We’ve entered the era of homogenisation, we’re all a copy of each other. Originality is over and we were all aware of that, and every other resource likewise.

This is the alternative world of The End of Originality by Laura Zayan, young Norwegian-Egyptian director, who questions the difficulty of actually being creative nowadays. The short movie is based on an idea of the director herself, who worked together with a group of young rising filmmakers from the European Film College, where Zayan studied in 2018 and 2019, year of production of the movie. Winner at Ce L’ho Corto Film Festival of the Sayonara Film Award in 2021 and of other european Festival awards, such as Amandus Blikkfang and Riff Festival Norway 2021, the short movie was back in competition last weekend at the International Filmfestival Emden-Norderney for the East Frisian Short Film Award in Germany and in the Fiction Section of the Cinèma de Loches Film Festival in France. 

Looking for vintage clothing through her grandmother’s attic, Frances finds an audio cassette of professor Coleman’s interesting theory interview about the end of originality. The intellectual calculated the exact moment when this resource will be over among people, on September 3rd 2021. Frances has 48 hours to find the most authentic version of herself, before the screen countdown reaches the zero.

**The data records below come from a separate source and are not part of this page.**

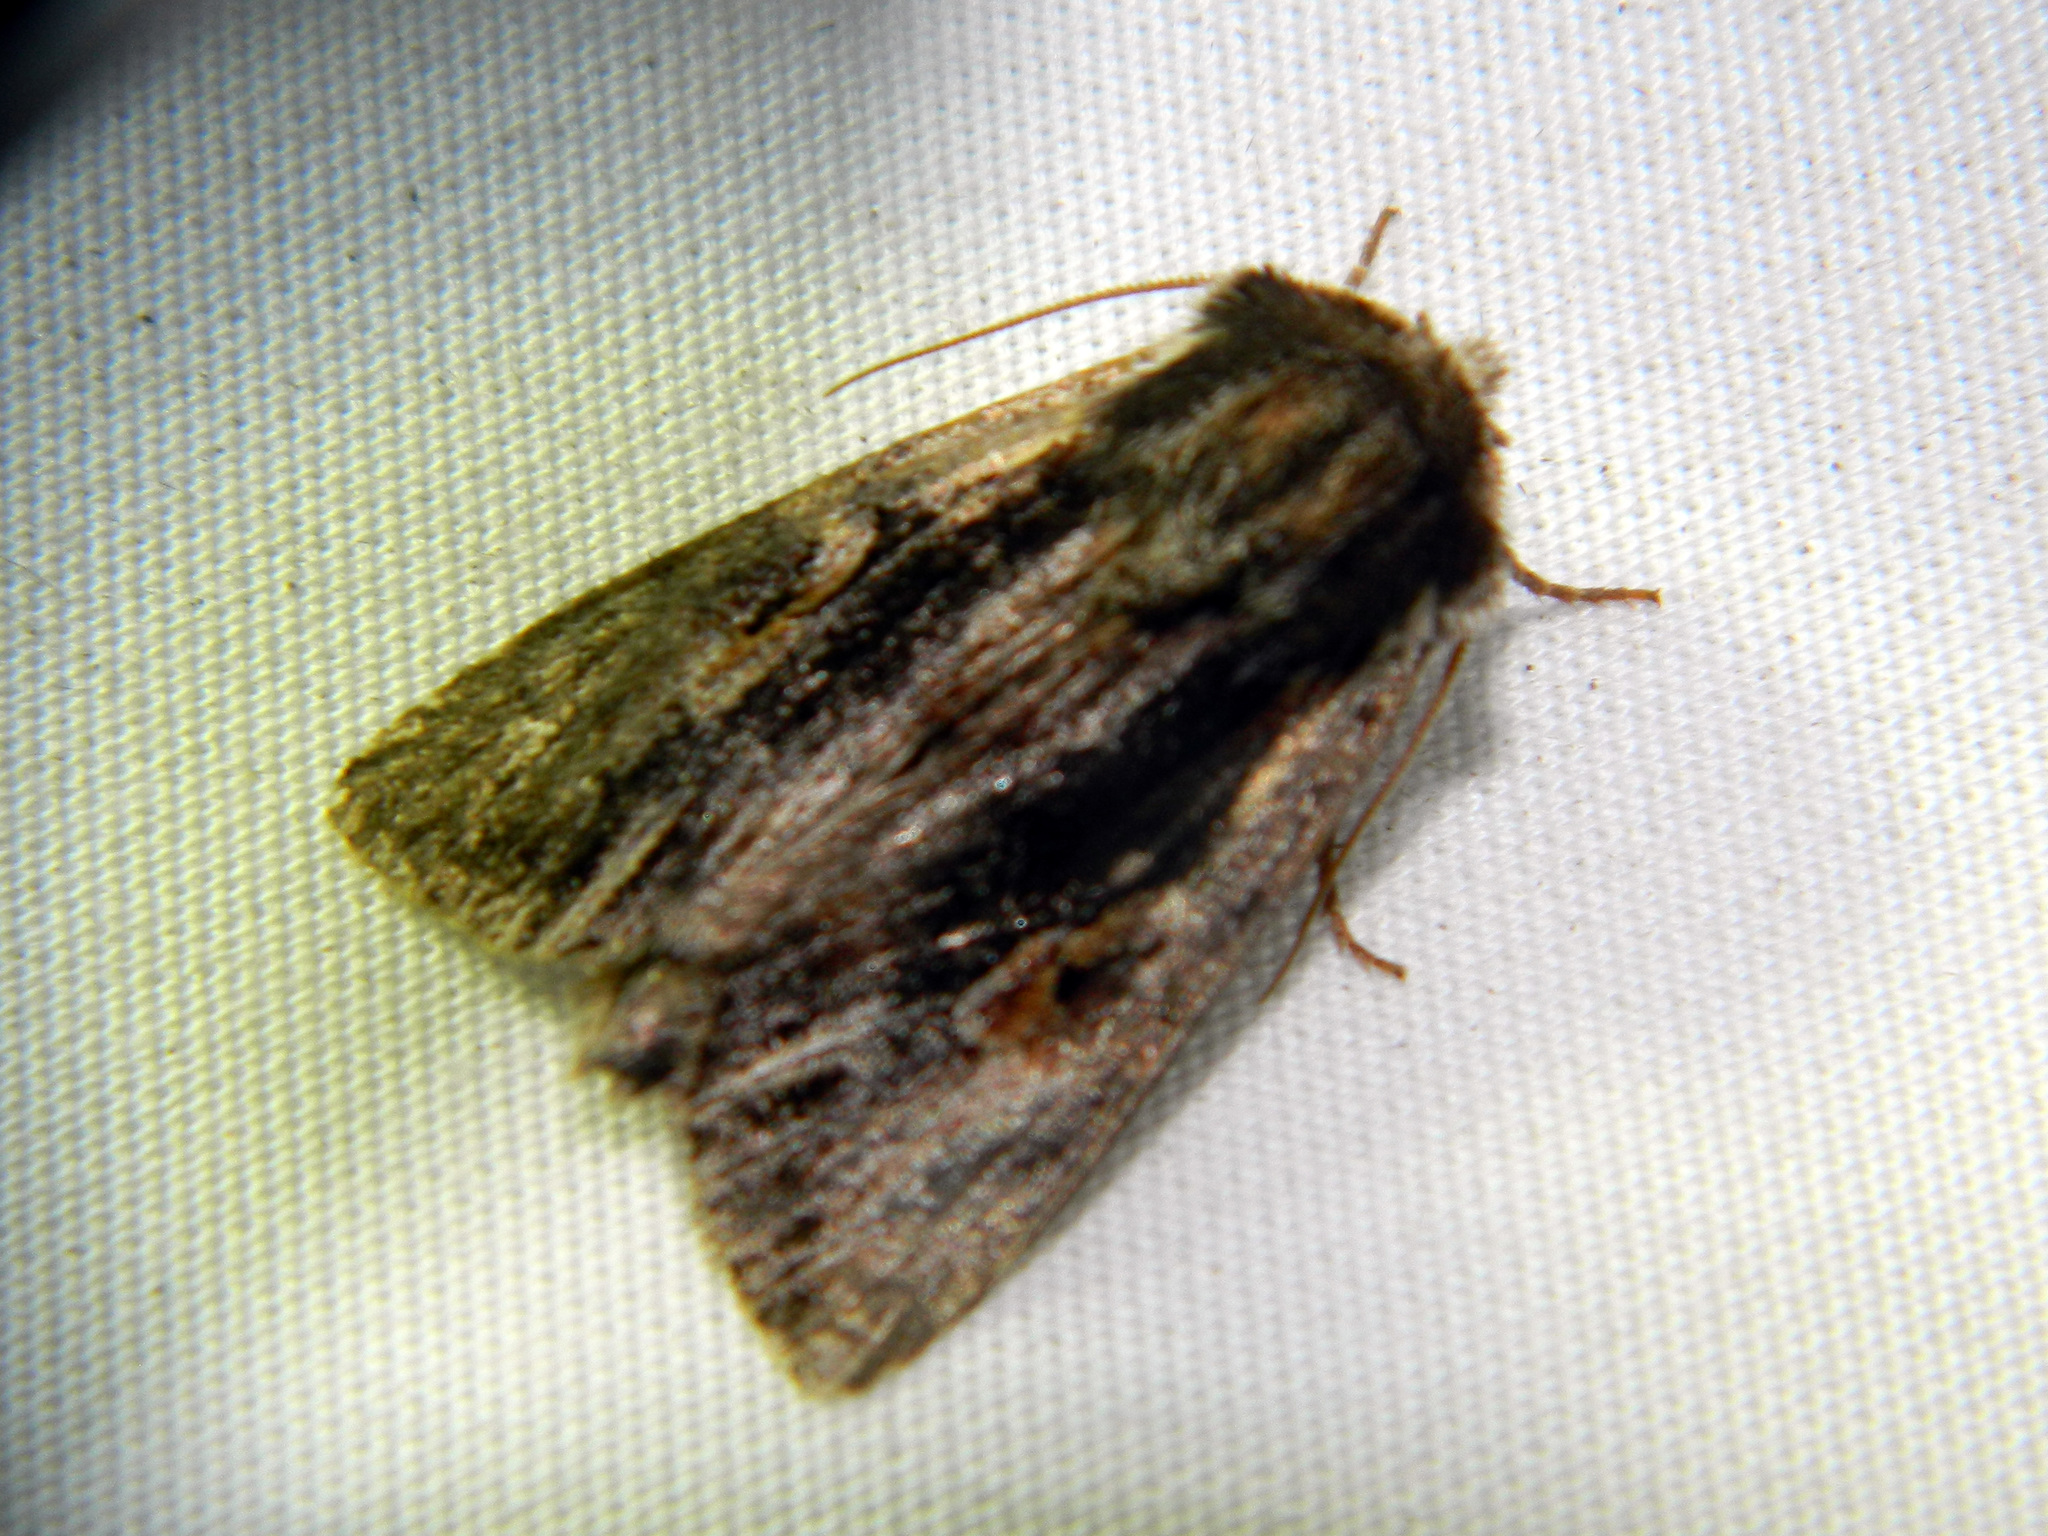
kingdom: Animalia
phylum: Arthropoda
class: Insecta
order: Lepidoptera
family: Noctuidae
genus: Achatia
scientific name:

In a surreal mood where urban locations, pastel-colored sterile places and selfie-room-like interiors alternate, the characters move in unison with an harmony reminding a famous Cyndi Lauper film clip, but without fun. The protagonist impersonates various people, worrying about finding her own persona, but every venture seems to be anything but unique. Each move is just a replica in an endless series of actions more and more similar. The people around her wear the same clothes, act and move in the same way, and she will end up being an indistinct part of that whole. The screens of dozens of people appear on ours as in a big horizontal homepage and the mosaic they compose is made of interchangeable pieces, almost identical. The individual moods become one too, closed in a caption whose intellectual property belongs to everyone and no one.

The will to investigate the contemporary social need for expression and creativity, where eyesight is the main sense, is clearly visible through the stilistic choice looking at the fashion film, but also at the history of music video and the universe of social media. Using those languages taken from the fashion, entertainment and publicity world, becomes a choice targeted at catching the spectator’s eye thanks to carefully-built scenes with details and harmony among shapes, colors and movements, but also showing the emptiness and disorientation underneath them. The whole story is narrated through a precise editing connecting pictures and music and following the race against time increasing rhythm. The word is almost absent besides professor Coleman and the radio host’s voice-over, underlining the social transformation steps in place. Using a negative frame to tell the aesthetic research, The End of Originality seems to ask the spectator “can you re-see yourself?”. A mirror to look into with irony and a light sense of anguish instilled by the characters’ returning-looks. Art is a point of interest for the creators’ research too, maybe their starting point, and without originality it can only turn into a mere medium of research of something new that doesn’t exist, an euphemism. 

“And then what? People are supposed to just give up?”